Overall, people in the military drink more than the general public. However, one study reveals that might not be the case for women. The study’s findings were published in the journal Armed Forces & Society.

In 2008, the Department of Defense stated that tobacco and illicit drug use decreased among the military ranks. However, there were increases in a few areas of substance abuse, most notably prescription drug use and alcohol abuse. Between 2002 and 2005, prescription drug use doubled, and it nearly tripled between 2005 and 2008, the National Institute on Drug Abuse stated. Yet alcohol seems to present the largest problem. A study that screened soldiers three or four months after returning home found that 27 percent showed signs of alcohol abuse and had a higher risk of participating in other dangerous behaviors like illicit drug use.

Researchers from Western Washington University surveyed close to 9,000 military men and women – either currently in the army or who had retired. The survey queried respondents about their alcohol use in the past 30 days.

Lead researcher Jay Teachman, Ph.D., found that the longer someone serves in the military, regardless of gender, the more likely he or she will be to abuse alcohol. Soldiers who served in combat zones were more likely to abuse alcohol.

The survey revealed that women have a much different reaction about their experiences in the military than men do. Military men often abuse alcohol because of symptoms related to posttraumatic stress disorder. However, the correlation between alcohol abuse and military women is the fear or actuality of sexual harassment and assault.
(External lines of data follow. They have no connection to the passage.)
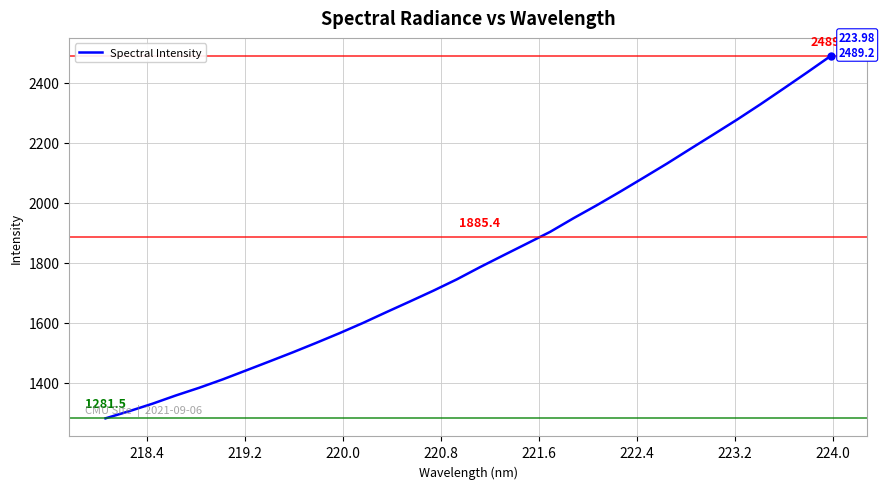

How many values are below 1785?

16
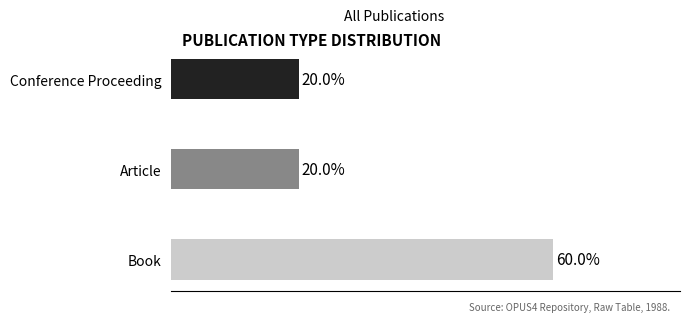

Between Book and Conference Proceeding, which is larger?

Book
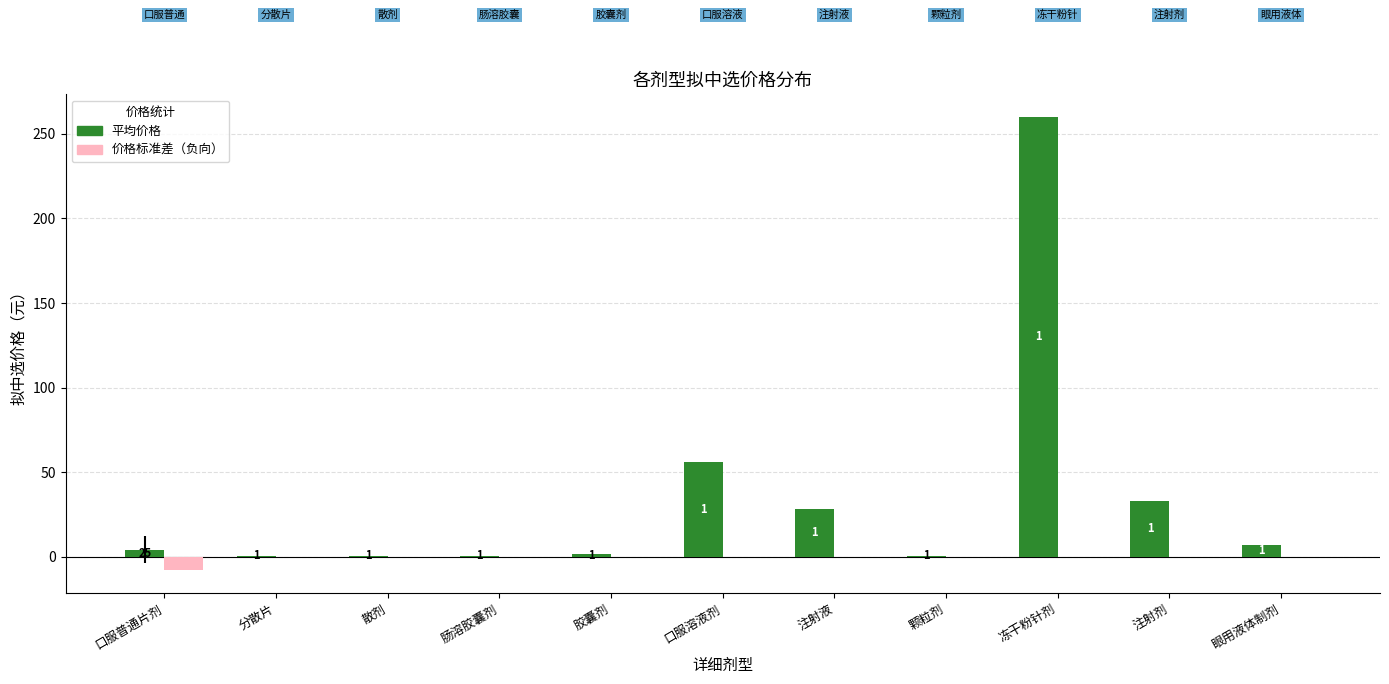

At which category does the chart reach its minimum across all series?

口服普通片剂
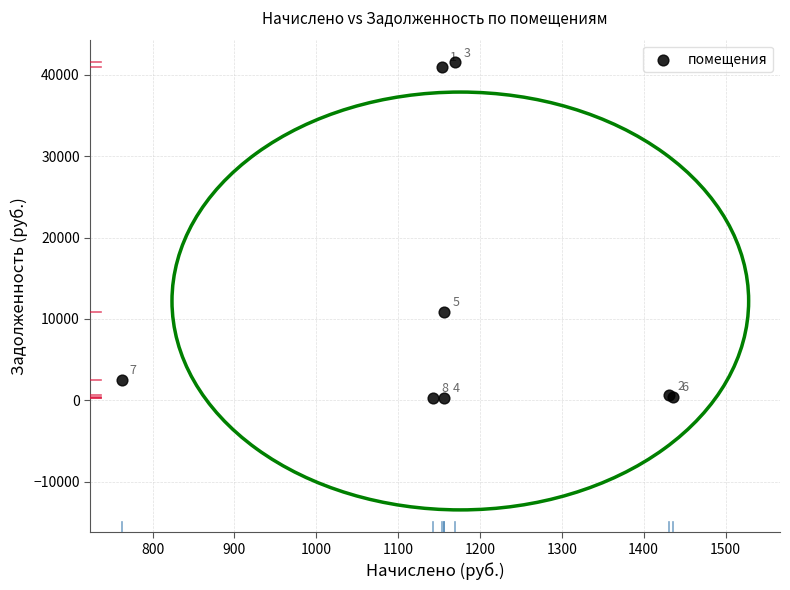

What Y value in the scatter plot is closest to 20956?

10913.3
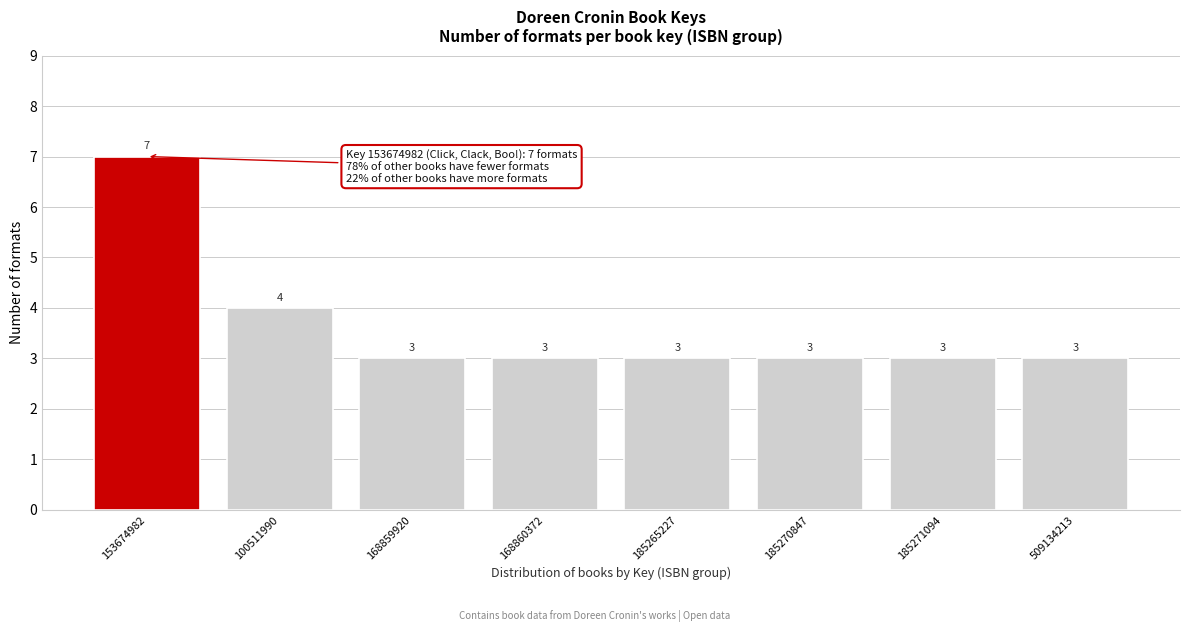

Reading left to right, what are all the values shown in this chart?

153674982=7	100511990=4	168859920=3	168860372=3	185265227=3	185270847=3	185271094=3	509134213=3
Sexual assault and alcohol usually go hand in hand, the researchers noted, inside and outside of the military. Women who enter the military become aware of this correlation. The researchers suggested the amount of alcohol military women ingest is less than the amount civilian women do.

The researchers also speculated that military women abstain from alcohol use to prove their place and give them a higher chance of participating in specialty military occupations.

The researchers hope their findings will create a push to help reduce the amount of alcohol abuse in the military.